An uncomfortable silence enveloped the tight space in the car. I waited for Marco to answer but he didn't. So we rode the rest of the way home in a quiet that spoke louder than any words.

Marco was angry at me, Marco hated me, and Marco didn't want me in his life.

All this was abundantly clear as we pulled into our driveway and even before we were at a complete stop he opened his door and got out. Slamming it so hard the car shook.

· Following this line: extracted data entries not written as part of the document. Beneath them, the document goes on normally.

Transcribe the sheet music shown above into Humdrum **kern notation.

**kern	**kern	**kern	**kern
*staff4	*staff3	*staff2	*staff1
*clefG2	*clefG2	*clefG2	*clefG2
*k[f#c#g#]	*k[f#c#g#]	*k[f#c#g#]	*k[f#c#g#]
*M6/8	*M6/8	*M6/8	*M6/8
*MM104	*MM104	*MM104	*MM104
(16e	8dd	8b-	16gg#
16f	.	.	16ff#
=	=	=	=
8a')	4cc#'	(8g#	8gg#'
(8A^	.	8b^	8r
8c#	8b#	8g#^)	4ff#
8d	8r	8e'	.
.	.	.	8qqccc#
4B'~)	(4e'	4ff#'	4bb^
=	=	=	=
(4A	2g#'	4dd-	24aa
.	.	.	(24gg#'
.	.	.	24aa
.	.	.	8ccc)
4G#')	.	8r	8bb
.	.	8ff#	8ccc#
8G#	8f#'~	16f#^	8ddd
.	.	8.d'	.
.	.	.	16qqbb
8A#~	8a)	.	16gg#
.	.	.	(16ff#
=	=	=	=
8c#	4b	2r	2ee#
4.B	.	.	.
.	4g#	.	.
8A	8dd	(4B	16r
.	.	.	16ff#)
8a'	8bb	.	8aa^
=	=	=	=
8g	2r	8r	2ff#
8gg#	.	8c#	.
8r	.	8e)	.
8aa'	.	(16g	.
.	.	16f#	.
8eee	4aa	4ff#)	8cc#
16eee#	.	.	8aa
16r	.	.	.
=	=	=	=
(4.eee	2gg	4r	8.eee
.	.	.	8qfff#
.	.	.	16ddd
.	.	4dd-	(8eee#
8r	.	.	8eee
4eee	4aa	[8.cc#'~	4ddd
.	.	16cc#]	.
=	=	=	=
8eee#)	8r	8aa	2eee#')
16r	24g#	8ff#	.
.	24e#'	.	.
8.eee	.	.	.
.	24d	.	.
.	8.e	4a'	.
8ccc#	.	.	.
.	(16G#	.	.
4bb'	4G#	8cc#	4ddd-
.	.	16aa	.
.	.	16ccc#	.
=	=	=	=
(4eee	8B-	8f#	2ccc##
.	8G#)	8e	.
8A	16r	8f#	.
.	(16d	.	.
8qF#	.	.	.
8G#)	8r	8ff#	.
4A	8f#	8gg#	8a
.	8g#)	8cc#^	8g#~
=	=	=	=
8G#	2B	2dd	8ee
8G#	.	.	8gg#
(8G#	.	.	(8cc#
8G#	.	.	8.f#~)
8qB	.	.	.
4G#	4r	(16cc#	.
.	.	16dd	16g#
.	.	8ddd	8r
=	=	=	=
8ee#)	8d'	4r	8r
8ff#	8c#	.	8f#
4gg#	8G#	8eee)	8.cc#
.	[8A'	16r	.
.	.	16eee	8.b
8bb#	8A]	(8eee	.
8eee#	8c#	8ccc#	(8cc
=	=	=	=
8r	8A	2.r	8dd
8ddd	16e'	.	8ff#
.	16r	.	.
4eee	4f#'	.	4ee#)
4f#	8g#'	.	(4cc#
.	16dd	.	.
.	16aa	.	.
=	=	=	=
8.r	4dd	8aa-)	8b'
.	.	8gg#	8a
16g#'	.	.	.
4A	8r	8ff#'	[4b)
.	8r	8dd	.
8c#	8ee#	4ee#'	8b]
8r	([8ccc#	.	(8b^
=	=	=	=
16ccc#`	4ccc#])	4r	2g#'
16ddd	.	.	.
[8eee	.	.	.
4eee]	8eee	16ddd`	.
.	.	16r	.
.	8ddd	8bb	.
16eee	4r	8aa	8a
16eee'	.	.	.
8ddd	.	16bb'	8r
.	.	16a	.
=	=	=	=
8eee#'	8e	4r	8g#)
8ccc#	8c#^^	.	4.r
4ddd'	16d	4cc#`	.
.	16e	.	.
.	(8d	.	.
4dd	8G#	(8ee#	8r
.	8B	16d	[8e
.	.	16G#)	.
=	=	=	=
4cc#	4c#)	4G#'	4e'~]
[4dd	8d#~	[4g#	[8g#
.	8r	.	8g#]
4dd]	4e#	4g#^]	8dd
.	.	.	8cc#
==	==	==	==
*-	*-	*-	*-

And I just sat there, alone, as I watched his dark-clad figure stomp into the house. He shut the door behind him and he even turned off the porch light. Leaving the front lawn covered in darkness. A darkness that welcomed me and my mind with open arms. And for the first time in a long time, I let my tears flow. Silent tears that left a bitter taste in my mouth as I dug my nails into my hand.

Why was this my life? Why does no one like me even when I give them my all?

Was my all not good enough?

Was I not good enough?

My thoughts strangled me as I sat alone in the dark car. I could barely breathe through the thickness of my sadness. I was sweating; my clothes were practically clinging to my skin. I slightly opened my door; allowing the cool breeze to graze across my heated skin.

The moonlight reflected off the hood and I marveled at it - at this light that continued to shine even when this inky darkness resided in every corner of my subconscious. Casting a heaviness in my limbs that made me not even want to leave the car and enter into our small house. To face people that needed me even when they most likely didn't want me.

But I did leave eventually because I had to.

I didn't have the time to sulk around hoping for something different. Because time didn't stop just because I was tired.

And the responsibility didn't just unchain from my ankles because it was too heavy. It simply added more chains and restraints that kept me further from freedom. I was a prisoner to my own thoughts and a prisoner to that house and the people in it.

I know that it wasn't their fault.

But the people whose fault it was had escaped freely from punishment. And the unfairness of it all consumed me every day.